こうした中で、カナダ連邦検事局(PPSC:Pubic Prosecution Service of Canada)がオンラインで訓練プログラムを提供していることが注目されると報告書は指摘している。これは連邦政府により2016年12月に立ち上げられたプログラムで、誤判原因とその防止について特化された内容となっている。そこで教授される内容は、カナダ連邦検事執務概要としてインターネット上で誰でも閲覧可能である[7]。
次に報告書は、裁判官向けに設けられた教育プログラムを紹介する。
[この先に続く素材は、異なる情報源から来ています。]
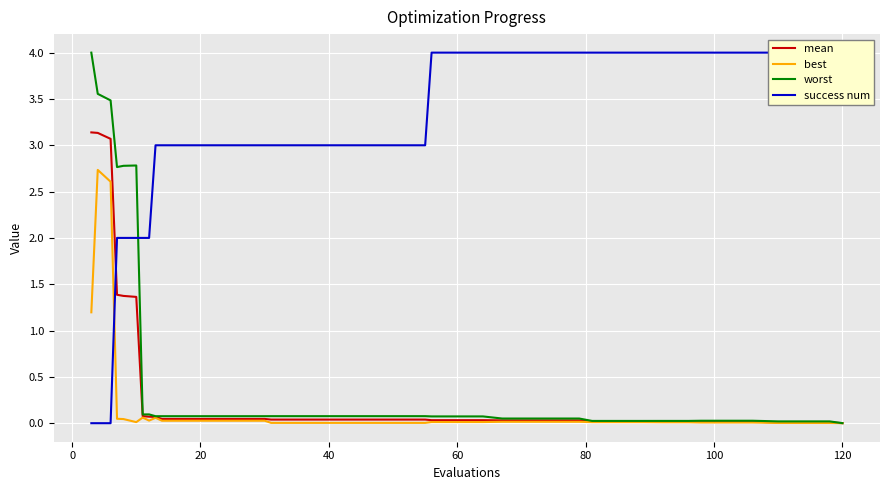

What is the sum of all best values?

7.1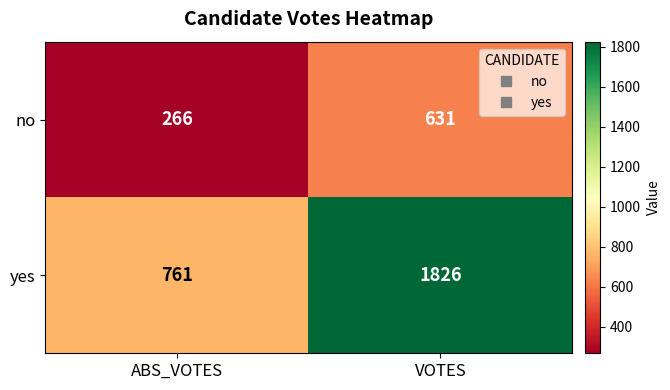

What is the sum of the no values at ABS_VOTES and VOTES?

897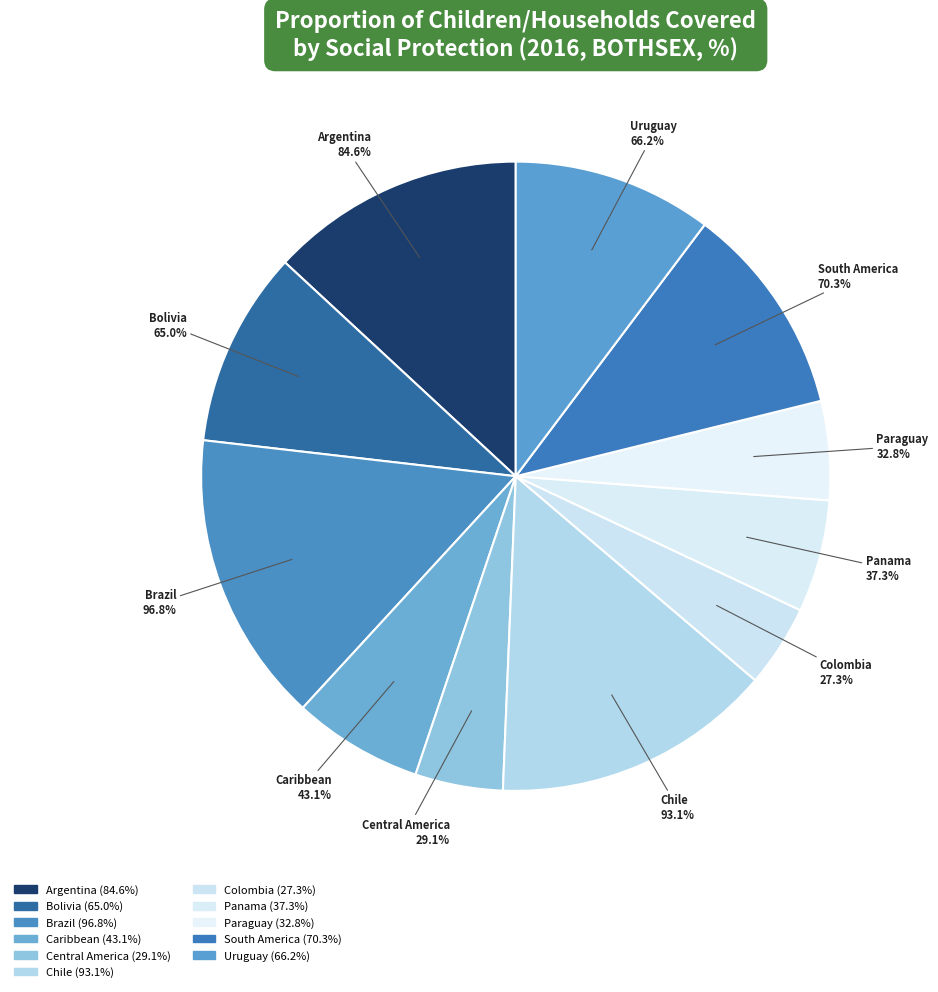

Which has a higher value, Bolivia or Paraguay?

Bolivia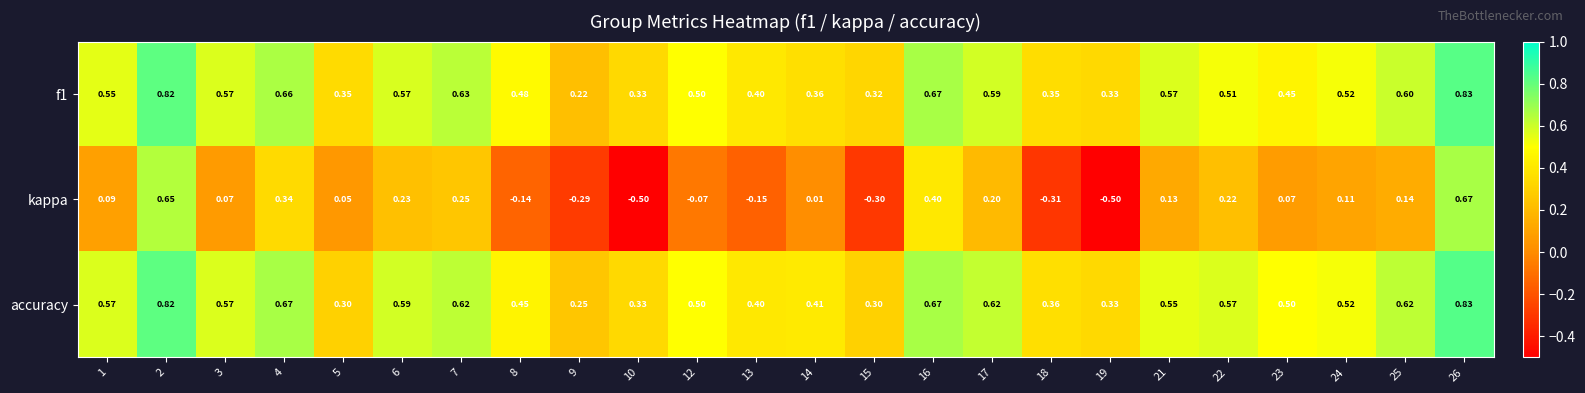

At which category does the chart reach its peak across all series?

26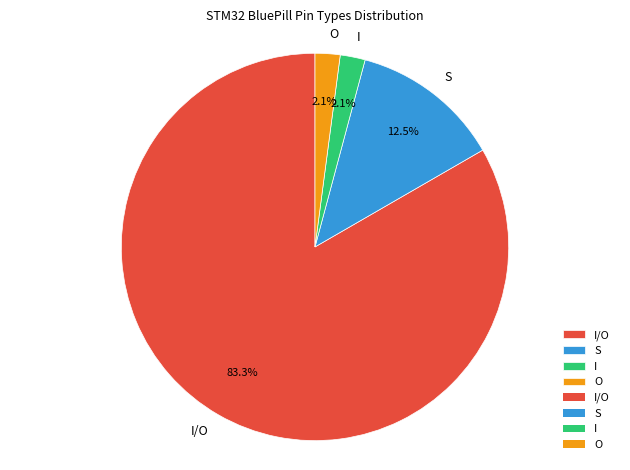

True or false: S accounts for 18% of the total.

False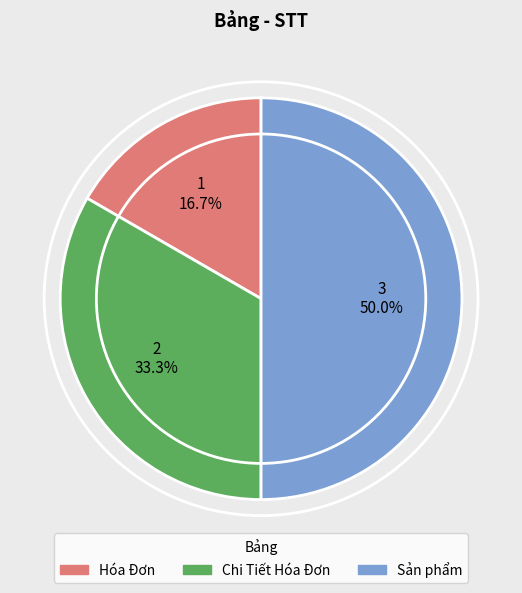

True or false: Chi Tiết Hóa Đơn accounts for 19% of the total.

False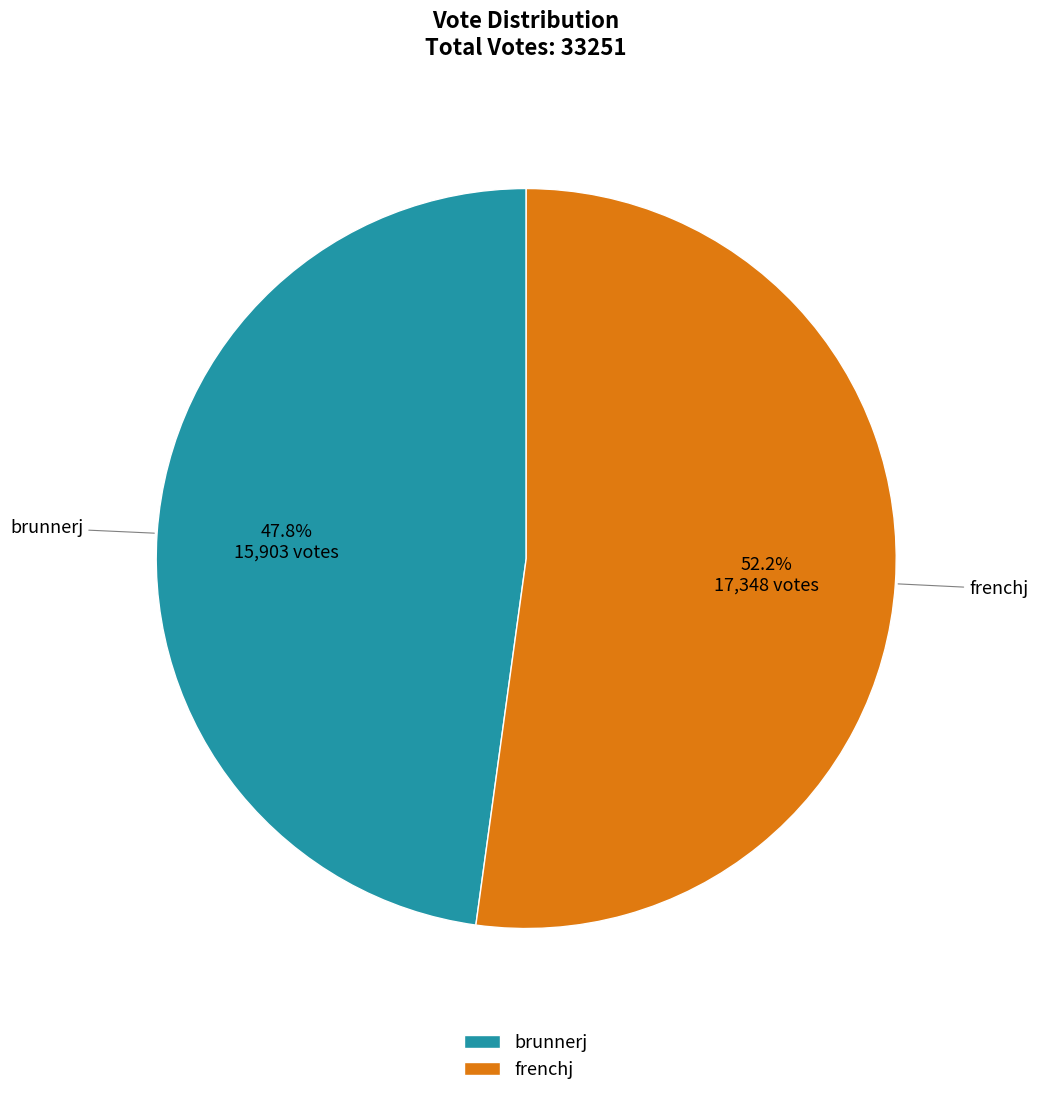

Between frenchj and brunnerj, which is larger?

frenchj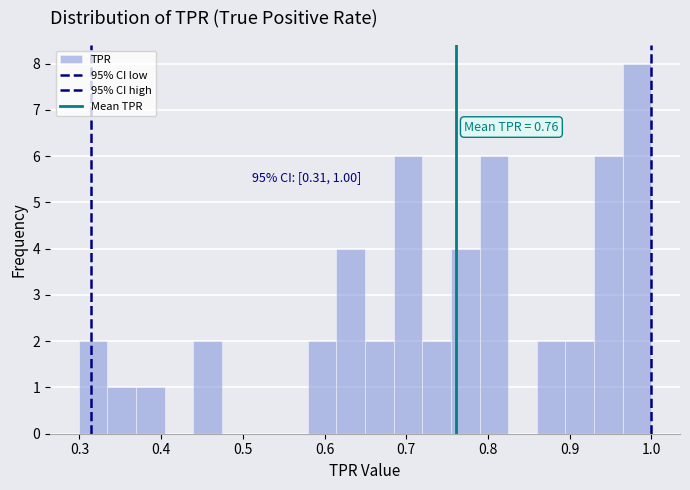

Read against the x-axis, roughly where is the centre of the tallest bar?

0.98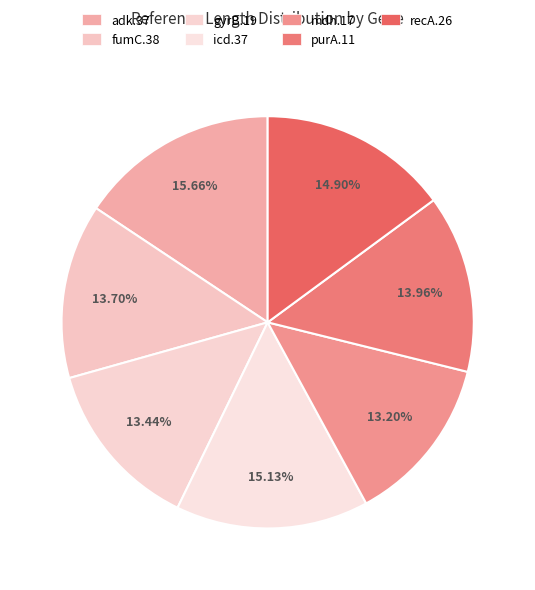

How many slices are in this pie chart?

7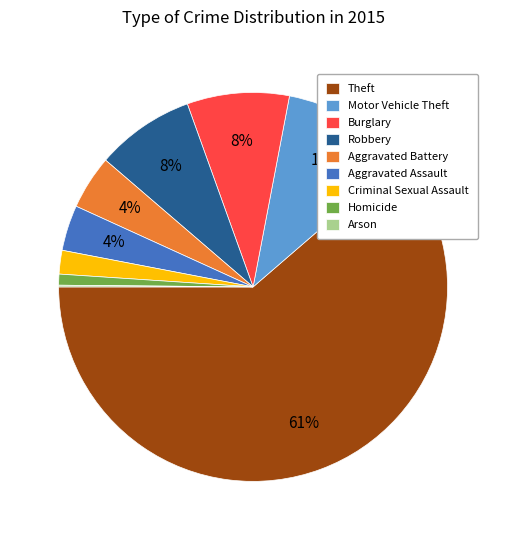

Does any single category account for the majority?

Yes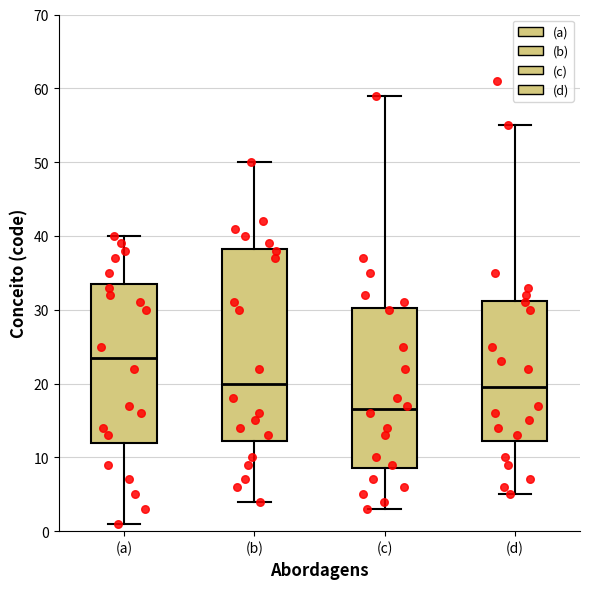

Comparing the boxes themselves (not the whiskers), which one is the tallest?

(b)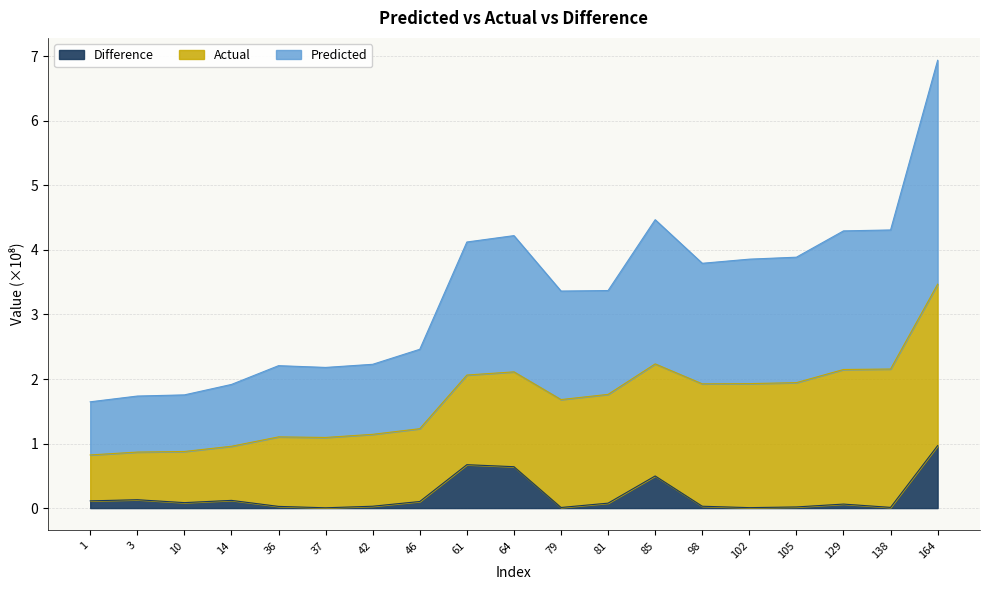

The value of Predicted at 98 is 3.8. True or false?

True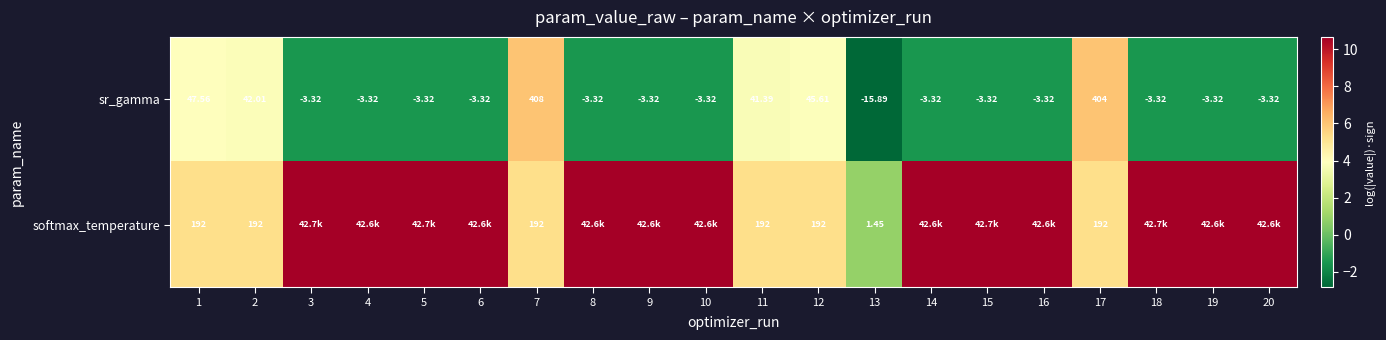

How many positive values does the sr_gamma series have?

6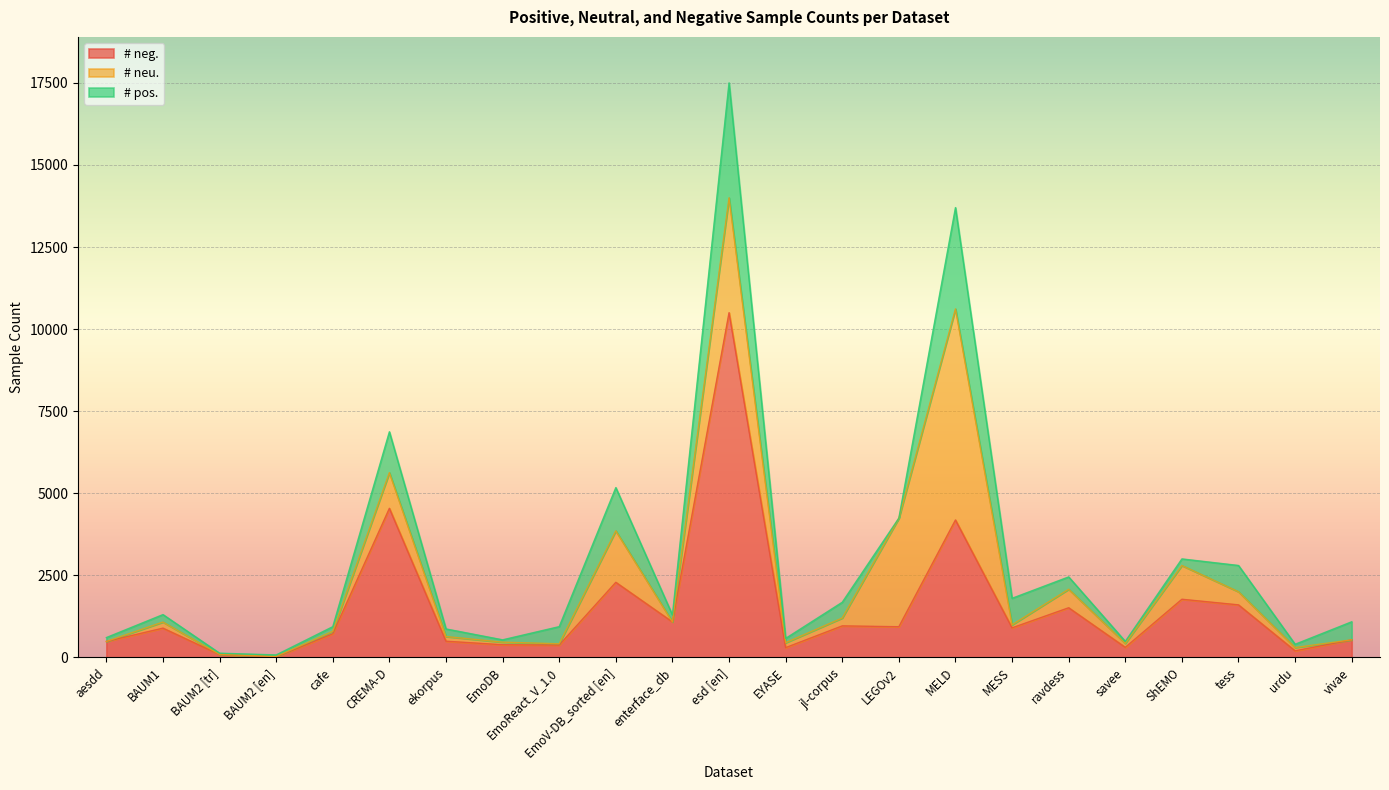

Count the number of categories in the chart.

23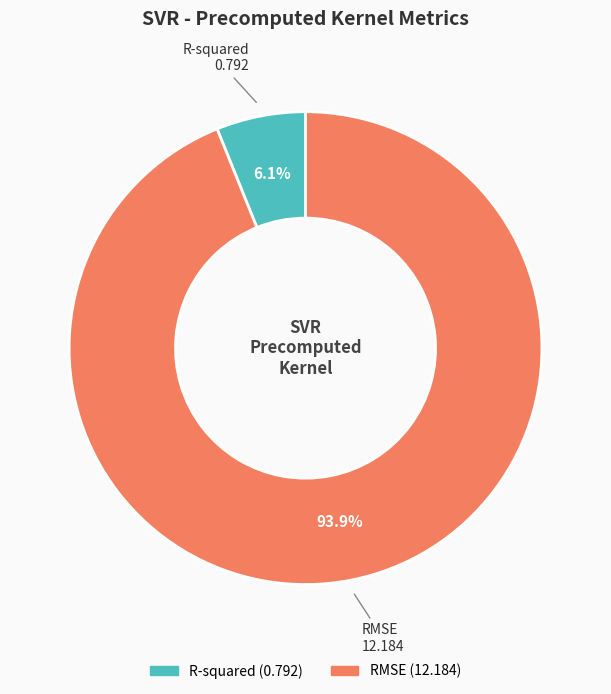

To the nearest percent, what portion does R-squared represent?

6%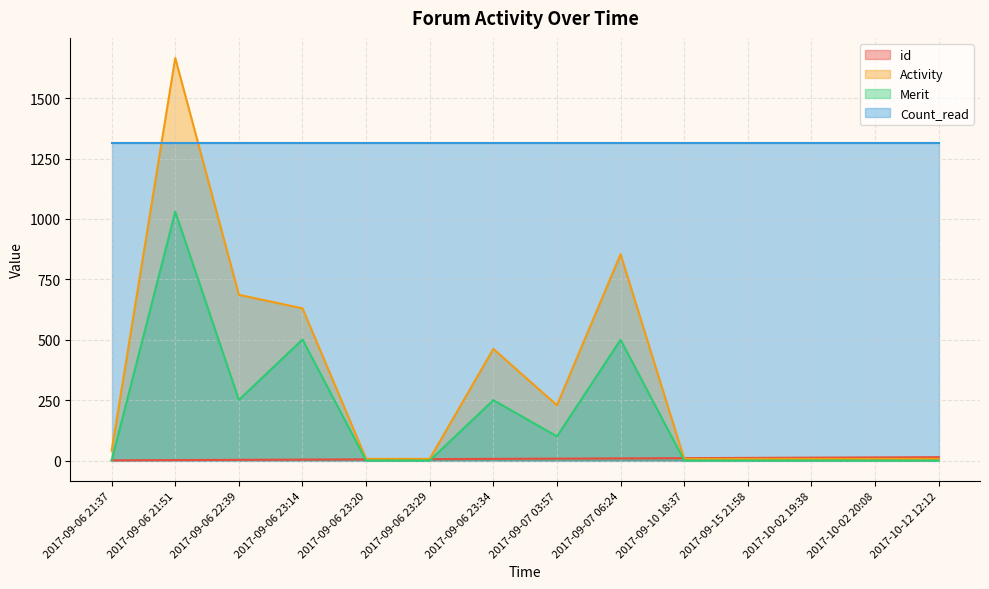

Is it true that Activity equals 4 at 2017-10-12 12:12?

False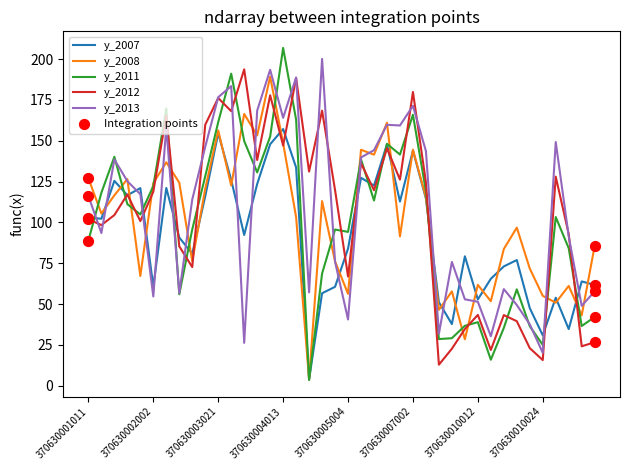

Which series has the largest range (max minus min)?

y_2011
これは非営利の独立した団体であるNational Judicial Instituteが運営しており、カナダやその他の国の裁判官が任意で参加できる誤判防止に関する教育コース(セミナー)である。
最終的に報告書は、従来の勧告事項に加えて次の4点を追加して勧告した。
第一に、警察や検察に対する国家的な訓練コースの創設が検討されるべき。
第二に、そうしたコースはオンライン上で受講できるようにすべき。
第三に、オンラインであれ対面であれ、常にカリキュラム内容は更新され、最新のものに維持すべき。
第四に、全ての警察署、警察官訓練機関は、現在の捜査訓練プログラムの内容を検討し直すべきで、誤判の原因やその抑止が内容として訓練に盛り込まれることを確実にすべき。